[REQUIRED WORK]
**1)** In the Gracedieu housing passage, how many houses did Waterford Corporation propose to build at Logloss?
**2)** From the Gracedieu housing passage, return word for word the stretch starting with "These regulations provide" and going on through "these objections.".

These regulations provide for advertisement and notification of proposed
developments by the local authority to the general public and make provision
for the receiving of objections by members of the public and consideration of
these objections.
It
appears that on 16 February, 1998 at a meeting of Waterford Corporation a
decision was taken to embark on the statutory process necessary to build a
scheme of local authority houses at Logloss, Gracedieu. There is no doubt that
there was a need for increased provision of local authority housing in
Waterford; the waiting list for housing was long and few houses had been built
in recent years. Funds were available to carry out the proposed development. It
had become the policy of Waterford Corporation (as is indeed the general policy
of local authorities at present) to provide small areas of local authority
housing inter-mingled with private housing, rather than, as in the past,
creating large homogeneous areas of solely local authority housing. On 3 April,
1998 the Corporation published a Notice in accordance with Part X of the 1994
Regulations in the Waterford News and Star, a local newspaper. The
advertisement, which was prominently printed in bold type, was headed "Notice
of Proposed Development" and stated that Waterford Corporation proposed to
carry out a development consisting of the erection of 79 No houses together
with associated site development works at Logloss, Gracedieu, Waterford. In
addition it was set out that
"Plans
and particulars of the proposed development will be made available for
inspection each day, Monday to Friday, exclusive of public holidays, between
the hours of 9.00 am-12.30 pm and 2.00 pm-4.00 pm at the City Engineer's
Offices, the Mall, Waterford, during the period from 3 April 1998 to 4 May,
1998. Submissions or observations with respect to the proposed development,
dealing with the proper planning and development of the area in which the
proposed development would be situated, may be made in writing to Waterford
Corporation on or before 19 May, 1998."
On
30 April, 1998 the Applicant, on behalf of himself and a number of other
Gracedieu residents, wrote a lengthy and detailed letter to the City Manager,
Mr Breen, raising a number of objections to the proposed scheme. Detailed
objections were also lodged by the Hillview Residents' Association and by the
Gracedieu Residents! Group. A total of 99 letters of objection were received
from individual residents of the Gracedieu and Hillview areas.
On
15 May, 1998 a meeting of Waterford Corporation was held which was attended by
Councillors and Aldermen and by the Town Clerk, the City Manager, the City
Engineer, the Deputy Engineer, the City Architect, the City Planning Officer,
the Housing Officer and other officials and by the Applicant and other
representatives of the Gracedieu residents and Hillview residents. This
meeting, according to Stephen Blair, Senior Executive Planning Officer of the
Respondent, was held for the purpose of hearing the objections in detail of the
various groups with a view to taking those objections into account in drawing
up the finalised plan. It is pointed out by Mr Blair that under Part X of the
1994 Regulations there is no statutory requirement for the Council to meet and
accept oral presentations. Nevertheless this was done.

[EXTRACTED MATERIAL]

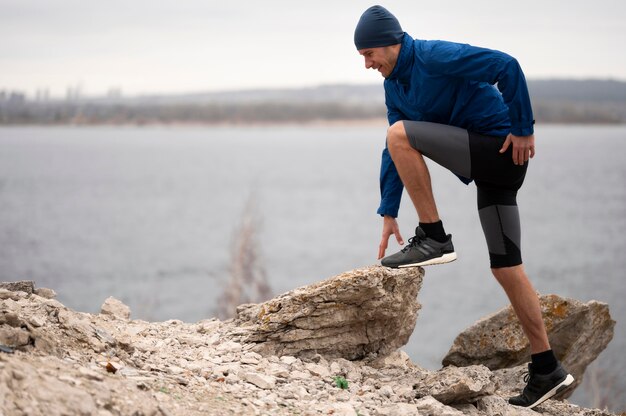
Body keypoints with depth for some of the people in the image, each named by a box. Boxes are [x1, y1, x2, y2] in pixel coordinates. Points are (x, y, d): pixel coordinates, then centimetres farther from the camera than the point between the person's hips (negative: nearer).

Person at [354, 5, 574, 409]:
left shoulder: (435, 57, -15)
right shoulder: (394, 86, 13)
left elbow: (506, 66, -22)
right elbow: (393, 157, 15)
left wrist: (523, 129, -19)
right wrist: (389, 214, 11)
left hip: (502, 149, -9)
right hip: (487, 165, 9)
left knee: (400, 135, -18)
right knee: (506, 267, 7)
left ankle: (435, 239, -13)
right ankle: (547, 370, 12)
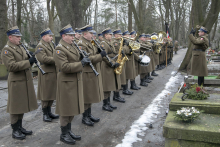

[SOLUTIONS TO EACH TASK]
**1)** 79 houses

**2)**
These regulations provide for advertisement and notification of proposed
developments by the local authority to the general public and make provision
for the receiving of objections by members of the public and consideration of
these objections.